## [YOUR INSTRUCTIONS]
Every line of the data below must be given again exactly.

Records from a data source

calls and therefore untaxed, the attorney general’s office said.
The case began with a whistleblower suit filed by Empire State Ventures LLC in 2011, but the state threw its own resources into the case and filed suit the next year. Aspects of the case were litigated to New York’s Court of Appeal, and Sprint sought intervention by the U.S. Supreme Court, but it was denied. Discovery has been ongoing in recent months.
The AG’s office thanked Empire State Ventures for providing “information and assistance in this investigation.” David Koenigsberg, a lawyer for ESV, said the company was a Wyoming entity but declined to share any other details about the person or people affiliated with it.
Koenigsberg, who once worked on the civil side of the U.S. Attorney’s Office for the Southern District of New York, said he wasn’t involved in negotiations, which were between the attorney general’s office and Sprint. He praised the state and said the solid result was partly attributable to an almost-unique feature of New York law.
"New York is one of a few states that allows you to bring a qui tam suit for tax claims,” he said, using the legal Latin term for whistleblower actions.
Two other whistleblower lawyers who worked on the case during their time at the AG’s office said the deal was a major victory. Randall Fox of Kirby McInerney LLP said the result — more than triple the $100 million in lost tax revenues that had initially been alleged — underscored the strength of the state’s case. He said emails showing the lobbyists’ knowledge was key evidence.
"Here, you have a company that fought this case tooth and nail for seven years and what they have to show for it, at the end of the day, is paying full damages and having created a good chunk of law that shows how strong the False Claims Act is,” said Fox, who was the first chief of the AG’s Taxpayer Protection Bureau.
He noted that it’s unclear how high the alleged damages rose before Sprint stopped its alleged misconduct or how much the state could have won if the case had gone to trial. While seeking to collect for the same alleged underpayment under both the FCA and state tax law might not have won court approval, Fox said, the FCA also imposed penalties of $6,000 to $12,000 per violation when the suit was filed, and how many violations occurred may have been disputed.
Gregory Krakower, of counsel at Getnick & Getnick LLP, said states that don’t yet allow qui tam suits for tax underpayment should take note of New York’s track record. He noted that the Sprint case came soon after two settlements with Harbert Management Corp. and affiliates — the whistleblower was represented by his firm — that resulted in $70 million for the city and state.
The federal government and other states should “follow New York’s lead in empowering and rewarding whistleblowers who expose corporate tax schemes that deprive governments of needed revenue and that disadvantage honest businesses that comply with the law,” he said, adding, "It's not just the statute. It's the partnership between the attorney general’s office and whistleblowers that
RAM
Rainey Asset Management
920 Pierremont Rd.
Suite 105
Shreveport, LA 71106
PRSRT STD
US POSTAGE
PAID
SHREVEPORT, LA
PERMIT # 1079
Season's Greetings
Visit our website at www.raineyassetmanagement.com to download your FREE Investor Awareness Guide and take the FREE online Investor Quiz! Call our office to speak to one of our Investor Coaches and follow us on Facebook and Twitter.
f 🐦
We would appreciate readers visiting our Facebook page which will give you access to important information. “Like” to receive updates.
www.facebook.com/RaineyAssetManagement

## [RESPONSE BELOW]
calls and therefore untaxed, the attorney general’s office said.
The case began with a whistleblower suit filed by Empire State Ventures LLC in 2011, but the state threw its own resources into the case and filed suit the next year. Aspects of the case were litigated to New York’s Court of Appeal, and Sprint sought intervention by the U.S. Supreme Court, but it was denied. Discovery has been ongoing in recent months.
The AG’s office thanked Empire State Ventures for providing “information and assistance in this investigation.” David Koenigsberg, a lawyer for ESV, said the company was a Wyoming entity but declined to share any other details about the person or people affiliated with it.
Koenigsberg, who once worked on the civil side of the U.S. Attorney’s Office for the Southern District of New York, said he wasn’t involved in negotiations, which were between the attorney general’s office and Sprint. He praised the state and said the solid result was partly attributable to an almost-unique feature of New York law.
"New York is one of a few states that allows you to bring a qui tam suit for tax claims,” he said, using the legal Latin term for whistleblower actions.
Two other whistleblower lawyers who worked on the case during their time at the AG’s office said the deal was a major victory. Randall Fox of Kirby McInerney LLP said the result — more than triple the $100 million in lost tax revenues that had initially been alleged — underscored the strength of the state’s case. He said emails showing the lobbyists’ knowledge was key evidence.
"Here, you have a company that fought this case tooth and nail for seven years and what they have to show for it, at the end of the day, is paying full damages and having created a good chunk of law that shows how strong the False Claims Act is,” said Fox, who was the first chief of the AG’s Taxpayer Protection Bureau.
He noted that it’s unclear how high the alleged damages rose before Sprint stopped its alleged misconduct or how much the state could have won if the case had gone to trial. While seeking to collect for the same alleged underpayment under both the FCA and state tax law might not have won court approval, Fox said, the FCA also imposed penalties of $6,000 to $12,000 per violation when the suit was filed, and how many violations occurred may have been disputed.
Gregory Krakower, of counsel at Getnick & Getnick LLP, said states that don’t yet allow qui tam suits for tax underpayment should take note of New York’s track record. He noted that the Sprint case came soon after two settlements with Harbert Management Corp. and affiliates — the whistleblower was represented by his firm — that resulted in $70 million for the city and state.
The federal government and other states should “follow New York’s lead in empowering and rewarding whistleblowers who expose corporate tax schemes that deprive governments of needed revenue and that disadvantage honest businesses that comply with the law,” he said, adding, "It's not just the statute. It's the partnership between the attorney general’s office and whistleblowers that
RAM
Rainey Asset Management
920 Pierremont Rd.
Suite 105
Shreveport, LA 71106
PRSRT STD
US POSTAGE
PAID
SHREVEPORT, LA
PERMIT # 1079
Season's Greetings
Visit our website at www.raineyassetmanagement.com to download your FREE Investor Awareness Guide and take the FREE online Investor Quiz! Call our office to speak to one of our Investor Coaches and follow us on Facebook and Twitter.
f 🐦
We would appreciate readers visiting our Facebook page which will give you access to important information. “Like” to receive updates.
www.facebook.com/RaineyAssetManagement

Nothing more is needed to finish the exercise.